Pax appears to be weighing if he can simply blurt out our plans to boost the Hope Diamond and avenge her client in the process. He opts against it: “I can offer you job security and safety.” His magnetism is wavering in the presence of this peacock.
“Pax, I’ve told you: I see anywhere between four and eleven clients a day. Three-quarters of them are women, so of very little danger to me.” Mlle DuBois clucks. “Such needy characters, most women.” Her eyes dart to me and back to Pax.
My eyes narrow at her.
“What about the other quarter of your customers, mademoiselle?” Pax asks. His smile positively shines at her. “Surely the other twenty-five percent aren’t all perfect gentlemen around the likes of you?”
The likes of her? I glance at Nirav, who cups his chin and looks at her like she’s made of spun sugar. Kiyoko isn’t even listening to this conversation; she paces the edge of the room, examining knickknacks and artifacts.

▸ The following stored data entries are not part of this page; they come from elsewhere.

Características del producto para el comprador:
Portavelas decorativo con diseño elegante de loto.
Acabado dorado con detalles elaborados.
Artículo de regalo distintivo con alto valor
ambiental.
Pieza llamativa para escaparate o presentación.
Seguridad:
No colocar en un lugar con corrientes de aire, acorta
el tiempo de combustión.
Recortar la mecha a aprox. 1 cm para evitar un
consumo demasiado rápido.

“Aren’t you a charmer?” Mlle DuBois coos. “But indeed. There are easier ways to make a buck than to expose others’ secrets. Not many folks are willing to take the chance of being run clean through with a pitchfork.”
Truth.
“Won’t you please join us?”
“I’m not easy, Monsieur Princip.”
“That’s clear to see.”
Mlle DuBois tosses her head back and laughs, her throaty chuckle rattling my nerves. She takes a drag off her cigarette and spins, sashaying down the hallway.
“I am not a no,” she says over her shoulder. Her deep voice crawls back down the hall to Pax: “I am more interested, now that you have assembled your little team. But if you want me, you’ll chase me.”
I am one of Pax’slittle team? This woman makes me itchy in my own skin. I stand. “Let’s go.”
Pax blinks back the spell he’s been placed under. “I haven’t yet won.”
“I was wrong. We don’t need her,” I lie. We do.
“She doesn’t have a pet,” Kiyoko adds. “Bad sign.”
Pax sets his jaw. He hiss-whispers the next part: “She knows Blanck. She’s our ticket in.” Now he’s the one convincing us. That woman does indeed have powers of some kind.
“She shouldn’t be on the list,” I say. “Stead’s telegram? She shouldn’t be on it.” And then, I don’t know what comes over me, but I become quite petty: “I think she’s a fake.” I wince even as the words leave my lips. Me, calling someone else a fake.
Pax’s brow wrinkles, like he’s now understanding that he’s been bewitched. “Stead wouldn’t have recommended a fake. There’s been some sort of gaffe…”
William eases forward. “May I have a word?”
Pax paces the white marble floors. We have little more than two weeks until Blanck’s party, and Mlle DuBois is name enough to get our crew through his doors. Yet she insists on playing cat-and-mouse games.
William leans forward in his chair, and the leather seat squeaks. “I’m the one you want.”
Kiyoko puts down the crystal she was examining and listens. Pax leans back, sizes William up. William is beyond fastidious; not a hair is out of place, not a fleck of dust coats his glasses. He is maybe twenty-two, but his mannerisms make him seem easily forty.
“What do you bring to this game, sir?” Pax asks.
William’s nostrils flare. “You don’t think it’s a game.”
His forthrightness surprises Pax. “Go on.”
“I’m supposed to go with you,” William says. “When you said those words—Julia’s Bureau?” William’s eyes glass over with tears. He wrings the blanket in his lap.
Pax leans in. “Yes.”
“I can hear the sincerity in your voice,” William says. “This organization. It means a lot to you.”
I take a seat next to William. I try to look him in the eyes, but I can’t—it’s too intense, like sunlight reflecting off snow. My gaze falls on the intricate worn rug.